There is far too much hype in the technology sector these days, but for once some of the latest hype is right: Apple’s iPad does represent a significant milestone for IT.
However, the hype is for all the wrong reasons.
The tablet device is not important because of what it looks like – it is not the first and will not be the last sexy and aesthetically pleasing piece of kit.
It is not important because of what it does or how it does it – most people have no idea what the iPad is actually for, even after they have spent £500 to buy one.
And it is not important just because it is made by Apple, despite what Steve Jobs might like us to think.
The iPad is important for the simple reason that everyone is talking about it. Even national newspapers ran reviews of the device; some put the UK launch last week on the front page. It was the moment that, finally, it became cool to be an IT expert.
For how many years have IT professionals been derided as geeks? Even that word – hated for so long by so many in corporate IT – has now attracted a degree of cachet in some circles.
Tell someone you meet at a social occasion that you work in IT, and now, instead of trying to make a rapid exit from the conversation, chances are they will be interested and want to know more.

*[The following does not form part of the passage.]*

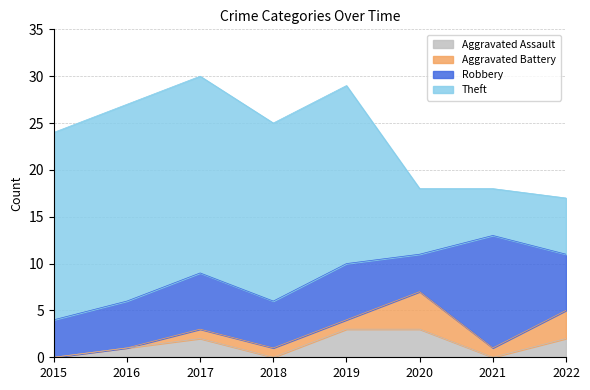

Which series has the largest total across all categories?

Theft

Despite what many people might think, IT professionals are not always gadget and gizmo freaks – it is too much of a busman’s holiday. I would expect there were plenty of cynical comments in a lot of IT departments towards the people who camped out overnight to be the first in the queue at the Apple Store in London.
But those people are increasingly the users of the business systems you support. The consumer tech revolution presents a huge challenge for IT managers, but it is also an opportunity to be seized with enthusiasm. IT – your time is now.